If you’re like me, or any other writer, you get doubts. You write something off the wall and think, no one is gonna get this, or this is taking it too far. Those little doubts nibble their way in through the skin and bed down like ticks that turn into wire that turn into fences and before you realize it, they are restricting your craft and imagination.
Well, get out the tweezers and the cigarette lighter, because it’s time to pull those ticks out and kill them dead.
Starting NaNo I had a PLAN. An outline, one that was logical and cool and had just the right amount of surprises, or so I thought. Within a week of writing to that outline my brain rebelled. I got so b o r e d. Well, okay, I thought. Let me just scrap it and see what happens.
“Time travel!” my brain screamed.
“And orphans. And a wagon train. And throw in that freak lightning storm with the teenage thunderbird.”
“I don’t think–”
I rebelled against my brain for a while. I waffled and poked at the bloated carcass of my outline, all the while falling behind in my word count. I was so damn invested in that outline, even though I knew and posted that outlines are changeable. Still. It bugged me. I wanted to stick to a plan, to write the right way for once.
And that’s when it hit me.

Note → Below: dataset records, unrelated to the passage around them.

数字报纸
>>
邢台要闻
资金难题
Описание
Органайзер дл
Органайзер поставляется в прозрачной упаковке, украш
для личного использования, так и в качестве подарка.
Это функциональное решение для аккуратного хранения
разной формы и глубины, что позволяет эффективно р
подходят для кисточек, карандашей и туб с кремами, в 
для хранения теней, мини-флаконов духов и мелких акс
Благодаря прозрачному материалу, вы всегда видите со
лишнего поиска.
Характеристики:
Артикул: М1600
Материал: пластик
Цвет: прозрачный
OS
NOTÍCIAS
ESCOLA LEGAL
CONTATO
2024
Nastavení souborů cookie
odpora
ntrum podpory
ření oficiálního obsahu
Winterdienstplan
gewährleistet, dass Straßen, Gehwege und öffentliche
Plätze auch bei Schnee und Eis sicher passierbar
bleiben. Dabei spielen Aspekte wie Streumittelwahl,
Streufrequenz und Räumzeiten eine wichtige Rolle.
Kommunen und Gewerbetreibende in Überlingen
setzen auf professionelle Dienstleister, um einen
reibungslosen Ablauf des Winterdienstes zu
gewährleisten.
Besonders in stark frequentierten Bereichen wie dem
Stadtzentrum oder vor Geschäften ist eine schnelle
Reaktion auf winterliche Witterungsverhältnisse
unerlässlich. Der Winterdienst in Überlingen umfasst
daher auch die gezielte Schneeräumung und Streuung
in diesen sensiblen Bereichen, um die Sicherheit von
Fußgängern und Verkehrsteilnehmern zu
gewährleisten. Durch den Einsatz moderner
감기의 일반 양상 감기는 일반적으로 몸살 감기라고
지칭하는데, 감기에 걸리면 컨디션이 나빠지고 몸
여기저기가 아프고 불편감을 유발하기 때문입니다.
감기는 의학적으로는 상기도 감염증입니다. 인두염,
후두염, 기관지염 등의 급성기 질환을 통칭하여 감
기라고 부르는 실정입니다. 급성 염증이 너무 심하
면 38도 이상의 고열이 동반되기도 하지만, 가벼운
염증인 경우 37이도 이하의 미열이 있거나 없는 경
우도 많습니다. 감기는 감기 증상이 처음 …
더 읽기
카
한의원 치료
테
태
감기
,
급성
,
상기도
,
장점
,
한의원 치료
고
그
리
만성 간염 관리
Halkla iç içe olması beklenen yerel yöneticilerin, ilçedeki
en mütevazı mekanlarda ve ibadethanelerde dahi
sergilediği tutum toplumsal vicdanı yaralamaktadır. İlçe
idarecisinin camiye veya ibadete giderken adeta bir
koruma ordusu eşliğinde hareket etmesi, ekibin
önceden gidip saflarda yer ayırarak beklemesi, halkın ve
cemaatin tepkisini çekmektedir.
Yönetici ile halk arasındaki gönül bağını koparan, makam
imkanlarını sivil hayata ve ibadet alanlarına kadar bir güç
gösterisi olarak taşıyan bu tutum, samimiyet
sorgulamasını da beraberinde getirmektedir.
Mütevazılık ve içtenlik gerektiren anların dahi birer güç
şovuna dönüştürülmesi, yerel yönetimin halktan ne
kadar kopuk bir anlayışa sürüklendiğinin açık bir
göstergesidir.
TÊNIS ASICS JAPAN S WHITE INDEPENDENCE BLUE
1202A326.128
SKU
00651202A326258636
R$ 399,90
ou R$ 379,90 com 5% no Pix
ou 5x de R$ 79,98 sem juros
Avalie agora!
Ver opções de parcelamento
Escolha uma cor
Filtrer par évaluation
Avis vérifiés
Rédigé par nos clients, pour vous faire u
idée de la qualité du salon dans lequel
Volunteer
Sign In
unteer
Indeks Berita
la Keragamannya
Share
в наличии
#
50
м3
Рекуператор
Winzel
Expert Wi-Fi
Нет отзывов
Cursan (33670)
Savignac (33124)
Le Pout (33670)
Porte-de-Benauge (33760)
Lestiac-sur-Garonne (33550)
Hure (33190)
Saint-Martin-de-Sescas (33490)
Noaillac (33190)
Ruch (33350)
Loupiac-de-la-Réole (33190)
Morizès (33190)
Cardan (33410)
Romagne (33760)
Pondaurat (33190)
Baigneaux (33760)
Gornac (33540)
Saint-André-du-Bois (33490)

I had doubt ticks, a rash of them, stuck in me.
Doubt ticks are invasive little critters. They crawl in the cracks left by insecurity and make a home for themselves. I wanted to be “professional”. I wanted to write to a logical formula.
I was trying to write like someone else.
I am a messy person. A messy writer. My life and mind is chaos and I don’t make logic leaps, I make intuitive leaps. More often than not, if I trust those intuitive leaps, I end up being right. That is me, that is how I work, but I still admire people who are neat and organized and can churn things out with a formula. But there is a big difference between admiring someone else’s methods and holding them up as The Way I Should Write.

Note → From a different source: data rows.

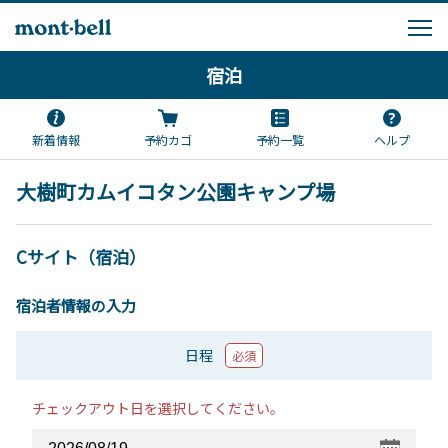
宿泊
新着情報
予約カゴ
予約一覧
ヘルプ
大樹町カムイコタン公園キャンプ場
Cサイト（宿泊）
宿泊者情報の入力
日程
必須
チェックアウト日を選択してください。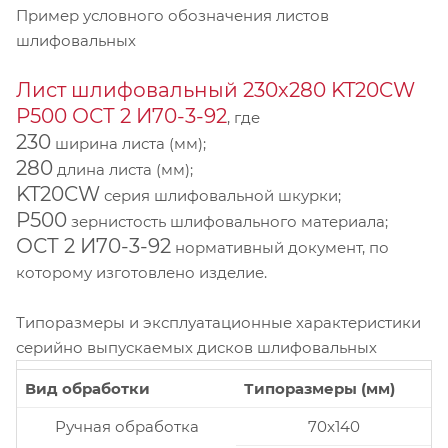
Пример условного обозначения листов
шлифовальных
Лист шлифовальный 230х280 KT20CW
P500 ОСТ 2 И70-3-92
, где
230
ширина листа (мм);
280
длина листа (мм);
KT20CW
серия шлифовальной шкурки;
P500
зернистость шлифовального материала;
ОСТ 2 И70-3-92
нормативный документ, по
которому изготовлено изделие.
Типоразмеры и эксплуатационные характеристики
серийно выпускаемых дисков шлифовальных
Вид обработки
Типоразмеры (мм)
Ручная обработка
70x140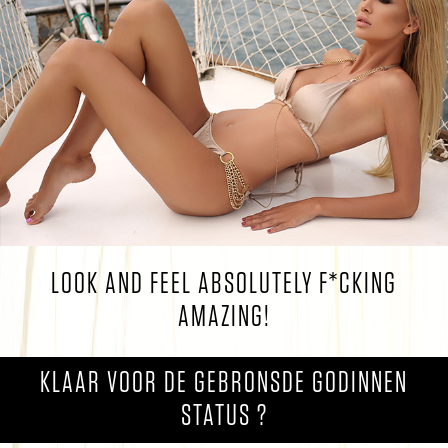
LOOK AND FEEL ABSOLUTELY F*CKING
AMAZING!
KLAAR VOOR DE GEBRONSDE GODINNEN
STATUS ?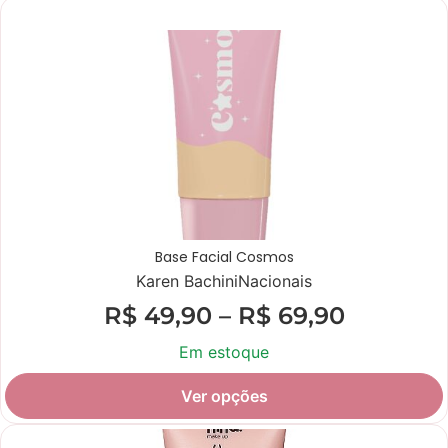
Promoção
Base Facial Cosmos
Karen Bachini
Nacionais
R$
49,90
–
R$
69,90
Em estoque
Ver opções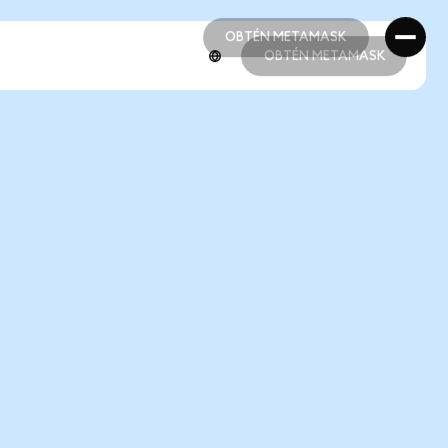
OBTÉN METAMASK
OBTÉN METAMASK
OBTÉN METAMASK
OBTÉN METAMASK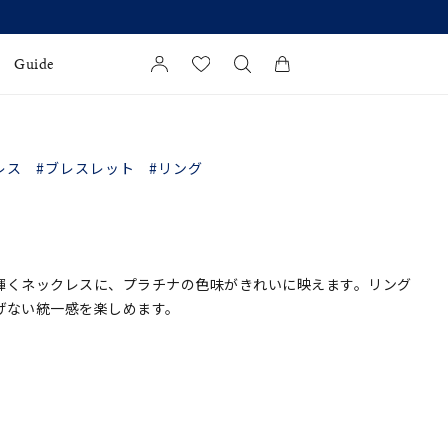
Guide
カートに商品がありません。
l Jewelry
レス
#ブレスレット
#リング
証
ダルサービス
ダルリングの選び方
輝くネックレスに、プラチナの色味がきれいに映えます。リング
げない統一感を楽しめます。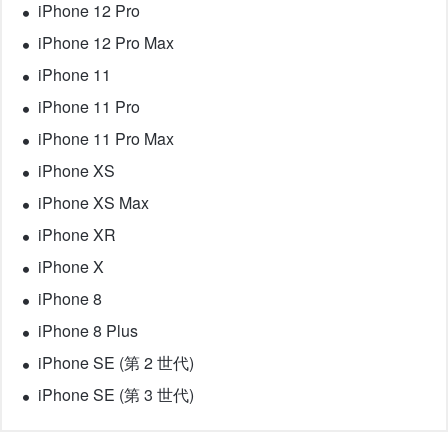
iPhone 12 Pro
iPhone 12 Pro Max
iPhone 11
iPhone 11 Pro
iPhone 11 Pro Max
iPhone XS
iPhone XS Max
iPhone XR
iPhone X
iPhone 8
iPhone 8 Plus
iPhone SE (第 2 世代)
iPhone SE (第 3 世代)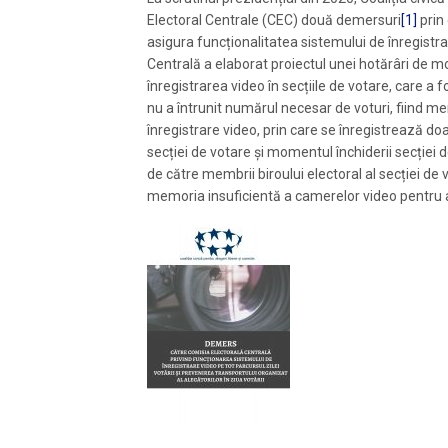
Electoral Centrale (CEC) două demersuri
[1]
prin 
asigura funcționalitatea sistemului de înregistrar
Centrală a elaborat proiectul unei hotărâri de 
înregistrarea video în secțiile de votare, care a
nu a întrunit numărul necesar de voturi, fiind m
înregistrare video, prin care se înregistrează do
secției de votare și momentul închiderii secției d
de către membrii biroului electoral al secției de
memoria insuficientă a camerelor video pentru a 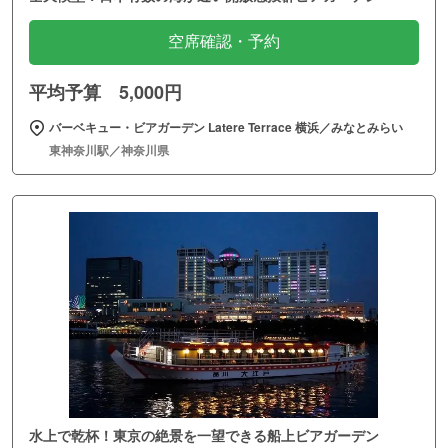
空席確認・予約
平均予算 5,000円
バーベキュー・ビアガーデン Latere Terrace 横浜／みなとみらい
東神奈川駅／神奈川県
水上で乾杯！東京の絶景を一望できる船上ビアガーデン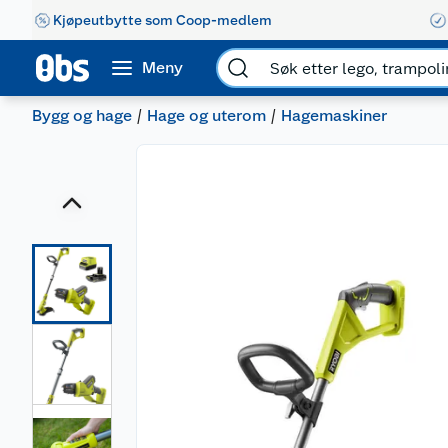
Kjøpeutbytte som Coop-medlem
Meny
Bygg og hage
Hage og uterom
Hagemaskiner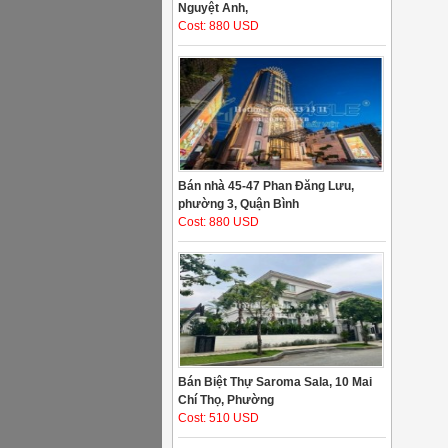
Nguyệt Anh,
Cost: 880 USD
Bán nhà 45-47 Phan Đăng Lưu,
phường 3, Quận Bình
Cost: 880 USD
Bán Biệt Thự Saroma Sala, 10 Mai
Chí Thọ, Phường
Cost: 510 USD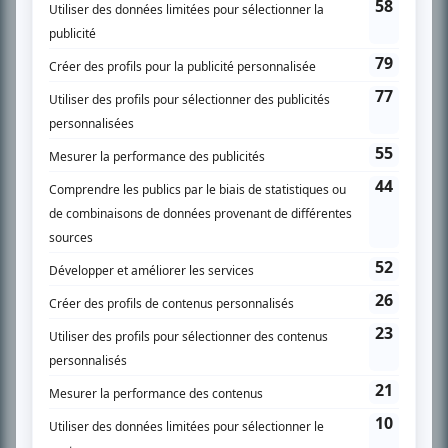
SUR LE RÉSEAU BIZZ MÉDIA
PLAN DU SITE
Accueil
Liste des oeuvres
Liste des comédiens
Recherche avancée
À propos
Nous contacter
Termes et conditions
Politique de confidentialité
Gestion du consentement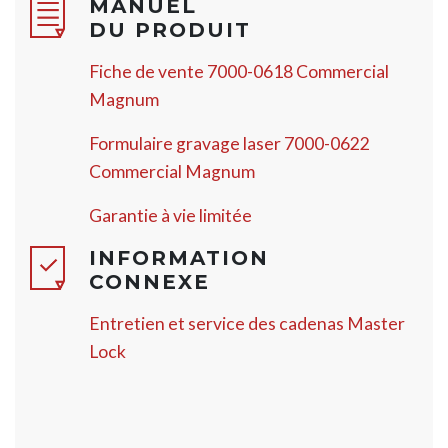
MANUEL
DU PRODUIT
Fiche de vente 7000-0618 Commercial
Magnum
Formulaire gravage laser 7000-0622
Commercial Magnum
Garantie à vie limitée
INFORMATION
CONNEXE
Entretien et service des cadenas Master
Lock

Pulling doubt ticks out is hard. Setting them on fire is satisfying. I wrote the weird time travel wagon train with orphans and the angsty teenage thunderbird. It made no sense for the overall story and will, probably, never see the light of day. But you know what? It was FUN. It was ME. And getting the idea out on paper put it in the light where I could see all the ways it wouldn’t work, and the smaller pieces that did.
Plus, once that crazy idea was out, it was like clearing the blockage in a stopped up sink. My writing sessions went smoother. Ideas –some crazy, some not– flowed through. Writing through the crazy opened up the other parts of my brain that made the intuitive leaps and produced material that will end up in the final version.
And, through it all, I got a better handle on what my story is really about.